Problem description:
The entries below contain a stretch that opens with the line containing "nutrient shortages You might need to modify" and closes with the line containing "roughly 200-250mg sodium"; set down that stretch exactly, both ends included, and nothing else.

Start of Data section

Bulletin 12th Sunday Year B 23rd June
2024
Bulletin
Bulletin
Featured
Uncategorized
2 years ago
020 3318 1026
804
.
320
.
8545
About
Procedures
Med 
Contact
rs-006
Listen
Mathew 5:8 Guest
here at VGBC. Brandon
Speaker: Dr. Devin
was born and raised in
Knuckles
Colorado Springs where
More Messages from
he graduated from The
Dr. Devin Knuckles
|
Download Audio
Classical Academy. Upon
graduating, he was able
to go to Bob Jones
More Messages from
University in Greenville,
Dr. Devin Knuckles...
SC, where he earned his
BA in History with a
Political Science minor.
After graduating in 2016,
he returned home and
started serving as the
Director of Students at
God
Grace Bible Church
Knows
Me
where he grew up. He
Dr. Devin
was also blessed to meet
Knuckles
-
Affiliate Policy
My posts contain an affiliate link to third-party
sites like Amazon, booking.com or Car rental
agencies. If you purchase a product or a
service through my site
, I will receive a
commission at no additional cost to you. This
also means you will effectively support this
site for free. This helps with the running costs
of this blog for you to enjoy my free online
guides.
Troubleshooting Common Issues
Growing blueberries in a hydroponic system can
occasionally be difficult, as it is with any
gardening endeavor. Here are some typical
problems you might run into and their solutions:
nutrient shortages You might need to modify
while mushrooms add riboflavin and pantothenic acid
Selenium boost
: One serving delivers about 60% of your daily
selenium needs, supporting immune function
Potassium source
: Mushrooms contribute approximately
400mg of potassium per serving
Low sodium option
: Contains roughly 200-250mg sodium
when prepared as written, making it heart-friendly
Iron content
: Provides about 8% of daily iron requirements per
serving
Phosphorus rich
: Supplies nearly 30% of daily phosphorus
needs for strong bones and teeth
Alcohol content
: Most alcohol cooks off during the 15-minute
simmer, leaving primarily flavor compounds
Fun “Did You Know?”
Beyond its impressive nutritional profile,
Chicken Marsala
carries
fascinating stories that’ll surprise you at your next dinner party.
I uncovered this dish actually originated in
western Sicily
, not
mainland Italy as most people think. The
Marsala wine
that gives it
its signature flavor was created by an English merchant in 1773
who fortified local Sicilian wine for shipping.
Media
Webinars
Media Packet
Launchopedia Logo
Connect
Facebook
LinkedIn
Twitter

End of Data section

Your solution:
nutrient shortages You might need to modify
while mushrooms add riboflavin and pantothenic acid
Selenium boost
: One serving delivers about 60% of your daily
selenium needs, supporting immune function
Potassium source
: Mushrooms contribute approximately
400mg of potassium per serving
Low sodium option
: Contains roughly 200-250mg sodium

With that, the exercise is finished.